4. Discussion
Deep-sea biodiversity assessments are one of the major gaps in marine ecology and evolution and are strongly needed for international policy and management (Costa, Fanelli, Marini, Danovaro, & Aguzzi, 2020). Metagenomics (MTG) allows high-resolution inventories relying on strong phylogenetic reconstructions but is still too expensive and time consuming, as well as biased toward prokaryotes that represent most biomass in sediment samples (Danovaro, Snelgrove, & Tyler, 2014). Although metabarcoding (MTB) is relatively fast and less expensive, it suffers biases and restricts resolution to the species level.
In this study, we show that capture by hybridization (CBH) can offer a good balance between MTG and MTB, allowing the detection of a broader spectrum of phyla than MTB, and the reconstruction of full-length barcodes of up to 2000 bp allows the potential for robust phylogenetic reconstruction to improve the resolution of taxonomic assignments of poorly studied taxa (Wilson, Brandon-Mong, Gan, & Sing, 2018).
The approach applied here, initially developed for prokaryotes by Gasc and Peyret (2018), confirms that CBH can be adapted to describe bacterial communities in the marine realm. Furthermore, the first assay of transfer of this methodology to deep-sea metazoan communities proved successful, with five more phyla (upon 16) detected with CBH than MTB. This is in line with other recent CBH studies targeting more restrictive sets of metazoan phyla from bulk DNA, their conservative ethanol or eDNA samples (here freshwater and sediment; Gauthier et al., 2020; Shokralla et al., 2016; Wilcox et al., 2018). All these studies also demonstrated the ability of CBH to overcome biases due to PCR steps in MTB and enhance detection rates, leading not only to a more reliable representation of the species present in the samples but also of their relative biomasses, highlighting possibilities for quantitative analyses. Here, CBH results confirmed the improvement of biodiversity inventories allowed by direct taxonomic identification using Kraken2, which is based on exact k-mer matches and clustering of detected taxa to the lowest common ancestor (Wood & Salzberg, 2014). The sequence reads included different fragments within the 18S gene and were not merged. One must thus keep in mind this may contribute to a larger amount of taxa detected with CBH than with MTB, where sequences are merged pairwise, filtered, clustered and are all from identical positions, yet this clearly does not explain the broadest spectra of diversity with 5 (>30%) more phyla detected with CBH than MTB.
The second aim of this study was the reconstruction of full barcodes to detect a broader spectrum of diversity and to enable robust phylogenetic reconstruction with long sequences. This has been proven feasible and underlines that a much greater sequencing depth than the one used in this first assay will be required. An example of successful reconstruction of long fragments and increased resolution is the case of Porifera taxa in sample 1A. While MTB detected only 3 taxa, 20 identifications assigned to distinct taxa were recorded with CBH short, resulting in 29 long sequences with CBH long, assigned to 12 clearly identified species.

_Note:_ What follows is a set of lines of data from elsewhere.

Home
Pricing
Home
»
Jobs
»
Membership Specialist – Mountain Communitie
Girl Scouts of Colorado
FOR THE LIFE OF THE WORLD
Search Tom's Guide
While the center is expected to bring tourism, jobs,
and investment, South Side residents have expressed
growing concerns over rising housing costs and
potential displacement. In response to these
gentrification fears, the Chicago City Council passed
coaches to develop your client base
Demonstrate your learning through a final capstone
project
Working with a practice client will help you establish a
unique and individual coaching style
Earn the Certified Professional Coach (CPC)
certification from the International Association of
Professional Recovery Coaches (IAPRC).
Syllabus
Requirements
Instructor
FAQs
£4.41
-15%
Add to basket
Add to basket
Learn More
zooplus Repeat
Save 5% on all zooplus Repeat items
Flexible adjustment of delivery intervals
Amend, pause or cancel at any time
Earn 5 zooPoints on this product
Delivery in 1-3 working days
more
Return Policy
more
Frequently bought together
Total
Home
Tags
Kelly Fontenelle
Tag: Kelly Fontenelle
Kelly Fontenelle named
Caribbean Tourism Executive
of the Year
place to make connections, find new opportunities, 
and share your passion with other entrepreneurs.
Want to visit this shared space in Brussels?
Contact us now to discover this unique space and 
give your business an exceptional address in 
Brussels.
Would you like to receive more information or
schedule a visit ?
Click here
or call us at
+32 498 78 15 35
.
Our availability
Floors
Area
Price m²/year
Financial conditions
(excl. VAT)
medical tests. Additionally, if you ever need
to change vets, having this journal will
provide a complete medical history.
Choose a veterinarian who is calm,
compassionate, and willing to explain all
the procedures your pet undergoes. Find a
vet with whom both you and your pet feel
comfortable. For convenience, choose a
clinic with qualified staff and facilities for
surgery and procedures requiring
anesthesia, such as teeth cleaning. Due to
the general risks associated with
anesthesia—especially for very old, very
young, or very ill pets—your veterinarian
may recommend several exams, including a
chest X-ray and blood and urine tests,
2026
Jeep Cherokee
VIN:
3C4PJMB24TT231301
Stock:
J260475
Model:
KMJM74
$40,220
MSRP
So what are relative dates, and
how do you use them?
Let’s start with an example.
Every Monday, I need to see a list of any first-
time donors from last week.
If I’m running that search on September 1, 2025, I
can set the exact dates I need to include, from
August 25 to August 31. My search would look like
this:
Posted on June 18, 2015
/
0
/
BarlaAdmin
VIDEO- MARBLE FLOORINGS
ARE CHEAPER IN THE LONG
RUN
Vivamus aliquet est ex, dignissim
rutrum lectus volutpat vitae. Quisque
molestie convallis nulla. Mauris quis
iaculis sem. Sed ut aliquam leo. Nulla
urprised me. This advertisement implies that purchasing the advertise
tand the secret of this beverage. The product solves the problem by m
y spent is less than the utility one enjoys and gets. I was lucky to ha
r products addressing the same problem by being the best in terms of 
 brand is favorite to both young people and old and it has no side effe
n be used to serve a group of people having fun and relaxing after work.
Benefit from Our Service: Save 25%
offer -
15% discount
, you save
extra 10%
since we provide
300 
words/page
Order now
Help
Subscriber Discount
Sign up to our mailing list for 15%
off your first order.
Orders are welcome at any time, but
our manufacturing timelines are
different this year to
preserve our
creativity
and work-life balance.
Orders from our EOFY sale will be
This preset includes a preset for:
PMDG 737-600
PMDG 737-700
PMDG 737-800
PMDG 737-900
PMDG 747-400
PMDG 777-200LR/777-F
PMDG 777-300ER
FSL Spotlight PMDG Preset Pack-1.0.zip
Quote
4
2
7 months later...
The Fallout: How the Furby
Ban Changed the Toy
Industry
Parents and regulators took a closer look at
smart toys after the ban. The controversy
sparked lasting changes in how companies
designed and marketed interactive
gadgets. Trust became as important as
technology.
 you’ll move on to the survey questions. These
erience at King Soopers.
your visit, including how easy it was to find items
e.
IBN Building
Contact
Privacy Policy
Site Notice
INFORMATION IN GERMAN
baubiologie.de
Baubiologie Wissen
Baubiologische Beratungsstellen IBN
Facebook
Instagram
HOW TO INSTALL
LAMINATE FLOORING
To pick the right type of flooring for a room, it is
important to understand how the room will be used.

The different hypervariable regions of 18S used for MTB vary in their resolution for the different phyla and nucleotide positions (Machida & Knowlton, 2012); using a full barcode thus clearly improves the number and quality of detected taxa, as exemplified in sample 1A for Porifera . The full 18S should thus be targeted to obtain the best out of the two objectives of CBH: i) increase the breadth of phyla detected and improve their taxonomic identification and ii) enable several robust phylogenetic and phylogeographic approaches to describe and unravel the biodiversity of deep-sea communities. In addition, focusing on longer fragments will limit sources of “contamination” and focus on contemporary communities by limiting the contribution of extracellular DNA from marine sediments (Torti, Lever, & Jørgensen, 2015).